Tahun 1950 pemerintah RIS mengeluarkan Keppres Nomor 25 Tahun 1950 yang meneguhkan keberadaan PMI dilengkapi dengan beberapa peraturan perundang-undangannya, di antaranya PP Nomor 18 Tahun 1980 tentang Transfusi Darah yang memberi landasan PMI membantu Depkes c.q. rumah sakit dalam hal transfusi darah.

Setelah tahun 1950 pemerintah mengeluarkan keppres mengenai keabsahan PMI, dan mengakui Konvensi Jenewa pada tahun 1958, mulailah organisasi kemanusian ini didukung oleh relawan kemanusiaan yang dimotori tentara, didirikan di berbagai kota dan kabupaten. Organisasi ini hanya didirikan di satu negara pihak/peserta Konvensi Jenewa 1949.

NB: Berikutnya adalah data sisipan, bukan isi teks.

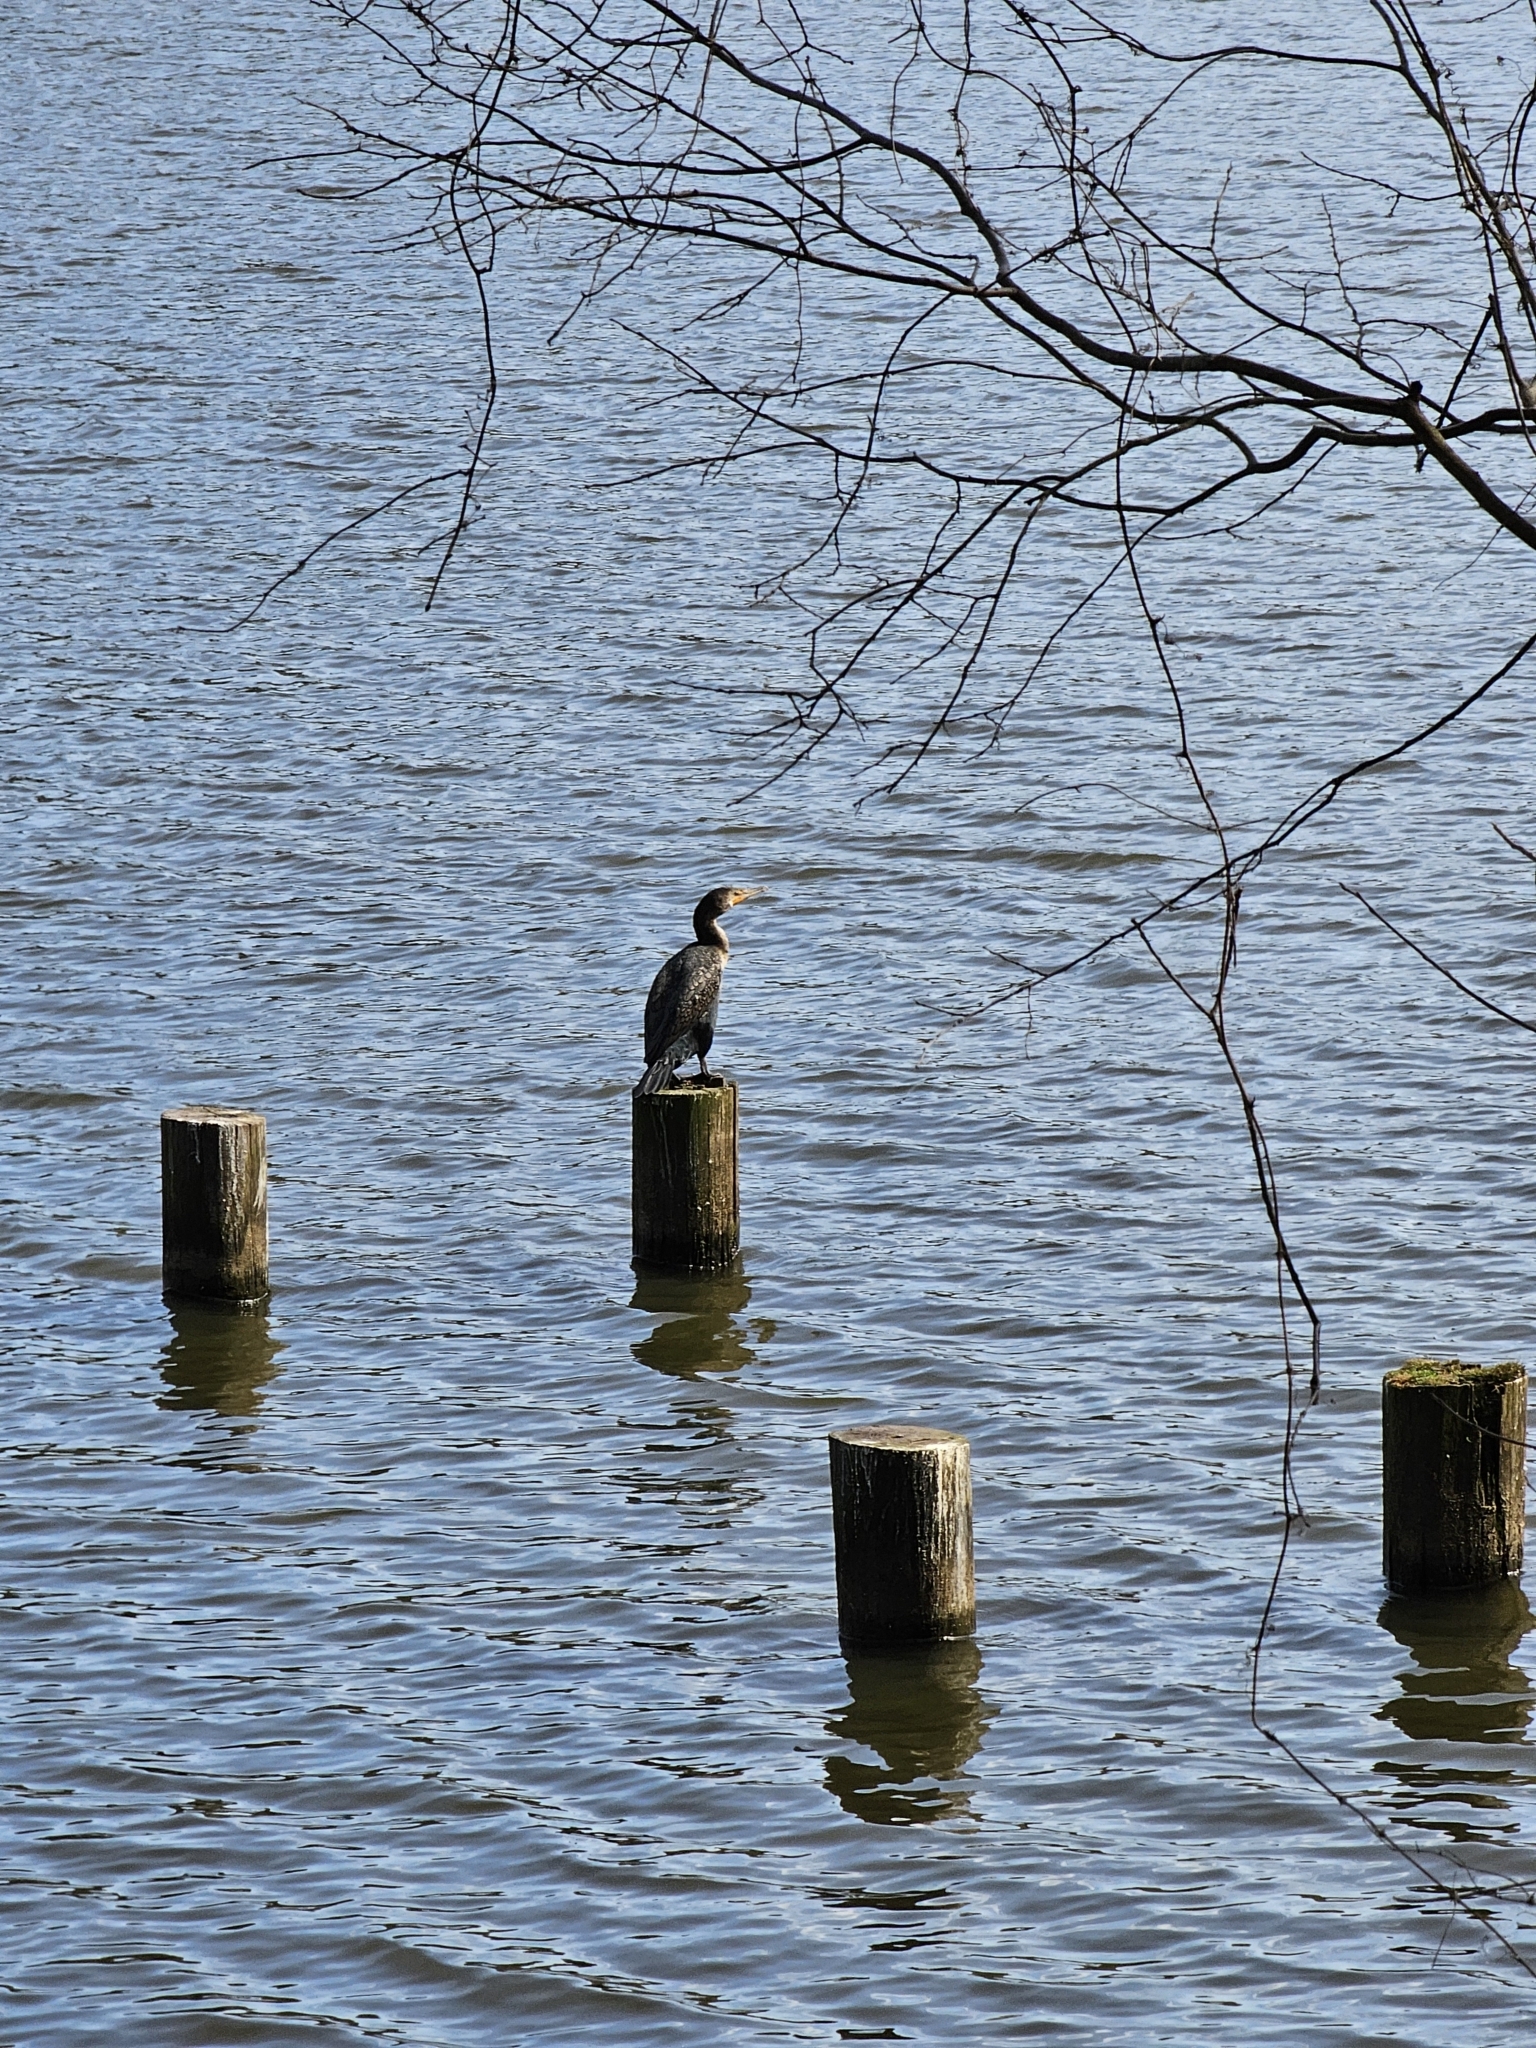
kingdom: Animalia
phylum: Chordata
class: Aves
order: Suliformes
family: Phalacrocoracidae
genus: Phalacrocorax
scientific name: Phalacrocorax auritus
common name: Double-crested cormorant
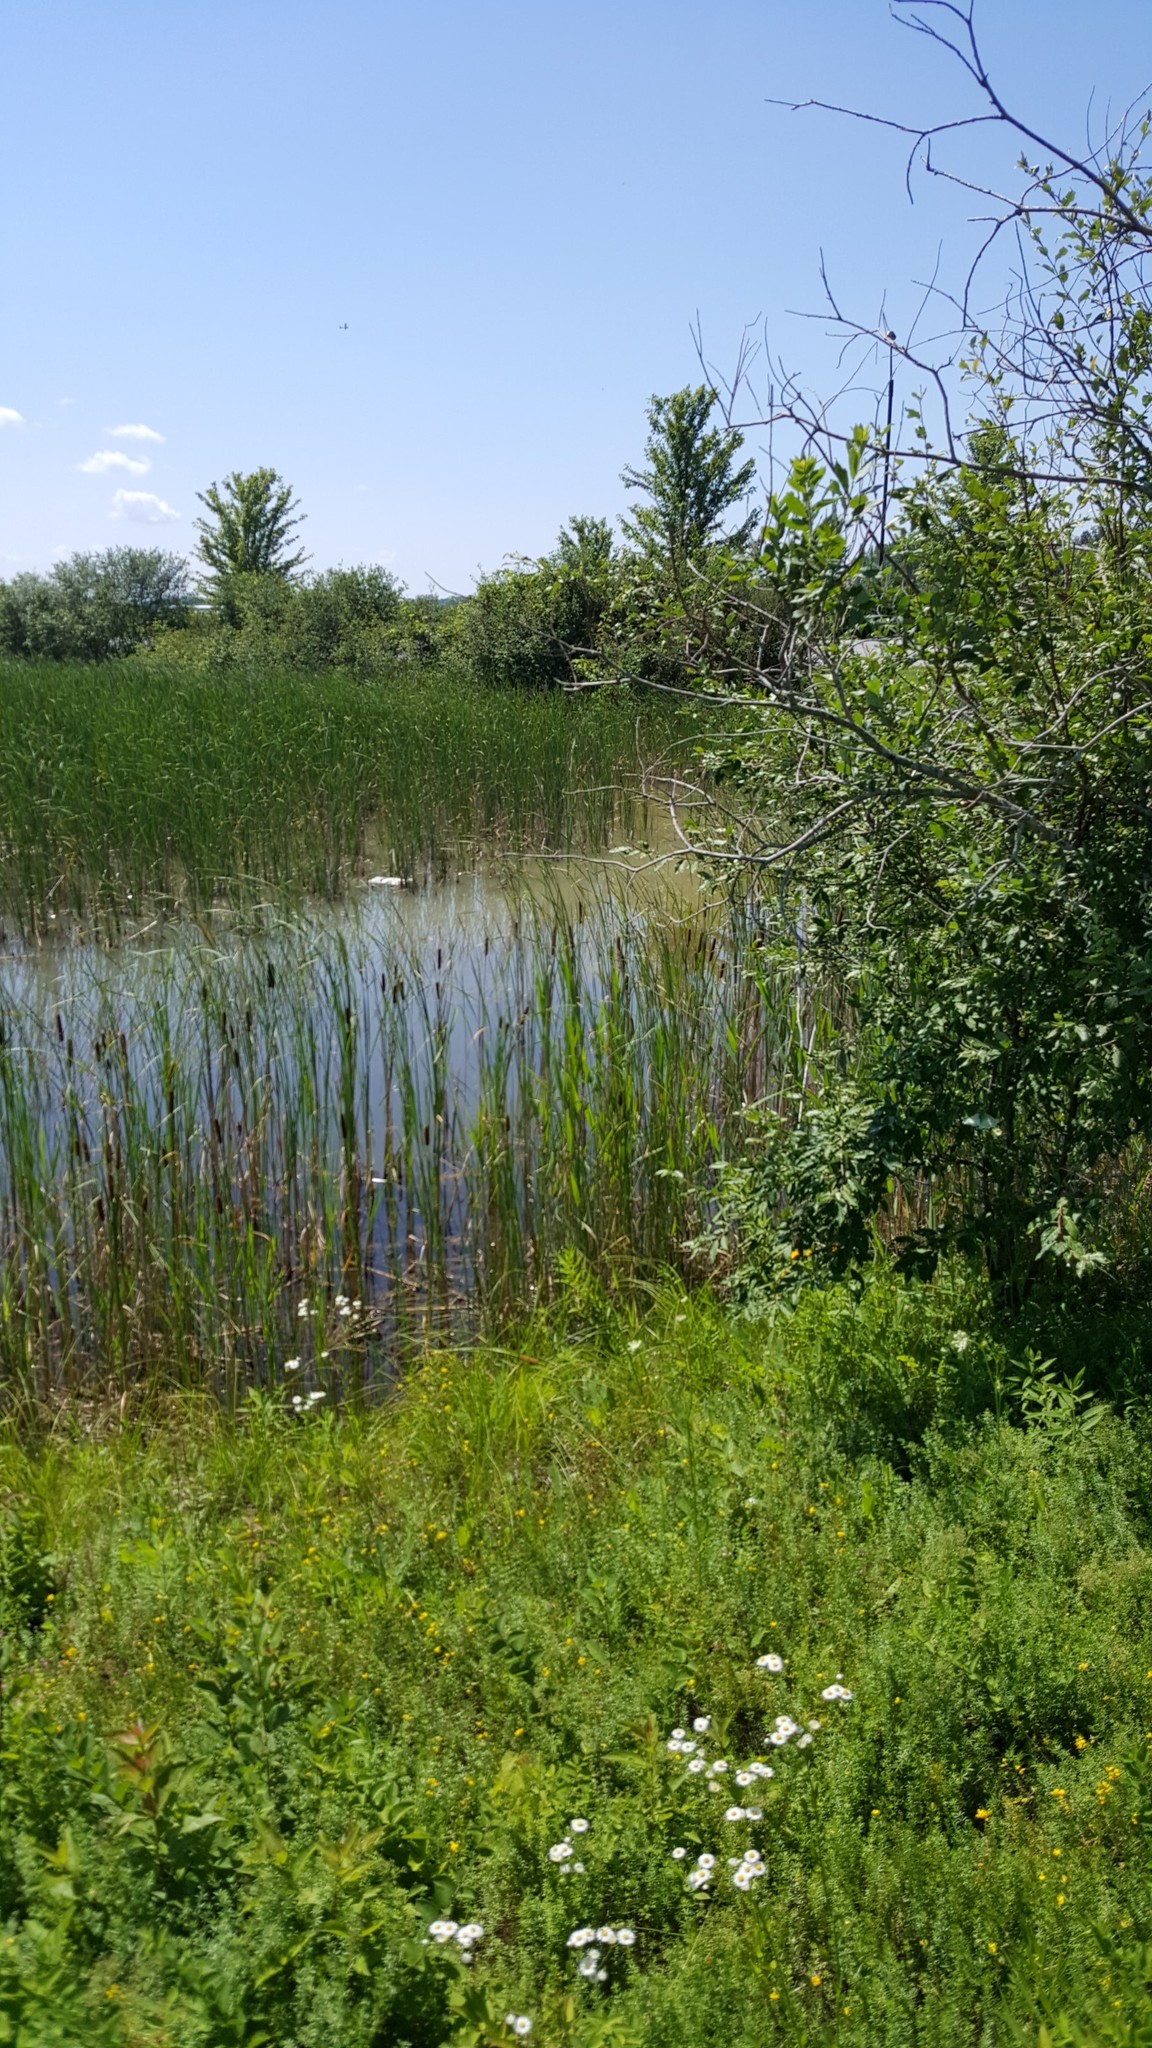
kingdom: Plantae
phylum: Tracheophyta
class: Liliopsida
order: Poales
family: Typhaceae
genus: Typha
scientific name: Typha latifolia
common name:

Di Indonesia, organisasi ini adalah satu-satunya Perhimpunan Palang Merah karena lembaga ini sudah siap infrastruktur dan SDM-nya, serta ada pengakuan pemerintah, bahkan pengakuan sebagai anggota International Federation of the Red Cross and Red Crescent Societies (IFRC/ Federasi Internasional Perhimpunan Palang Merah dan Bulan Sabit Merah) dan International Committee of the Red Cross (ICRC).

Lambang Universal

Tahun 1950, sejak pemerintah mengeluarkan keppres, lambang PMI adalah plus/ tambah (+), warna merah, bukan bulan sabit merah. Pendiri gerakan ini sepakat menyempurnakan lambang dengan melingkari bunga melati merah di atas warna putih. Lambang plus bisa diartikan perlindungan atau penjumlahan. Plus adalah garis horizontal dan vertikal sama panjang. Kalau garis vertikal lebih panjang bisa diartikan salib, dan kalau garis horizontalnya lebih panjang bisa diartikan palang pintu.

Lambang plus (+) dipakai universal dalam berbagai ilmu matematika.

Adapun lambang bulan sabit merah, secara internasional muncul tahun 1876, ketika Balkan dilanda perang. Sejumlah pekerja kemanusiaan yang tertangkap tentara Ottoman dibunuh karena menggunakan ban lengan bergambar palang/ plus (+) yang ditafsirkan sebagai salib. Ketika pemerintah Turki diminta menjelaskan, mereka menekankan kepekaan tentara muslim terhadap lambang berbentuk palang/ salib, dan menganjurkan agar perhimpunan nasional dan pelayanan medis militer boleh menggunakan lambang yang berbeda, yaitu bulan sabit Merah.

Dengan demikian, menurut Konvensi Jenewa 1949, lambang palang merah adalah lambang yang dipilih konvensi, sedangkan bulan sabit merah adalah lambang pengecualian yang dimungkinkan bagi negara-negara yang sudah memakainya (sebelum pengadopsian Konvensi Jenewa 1949).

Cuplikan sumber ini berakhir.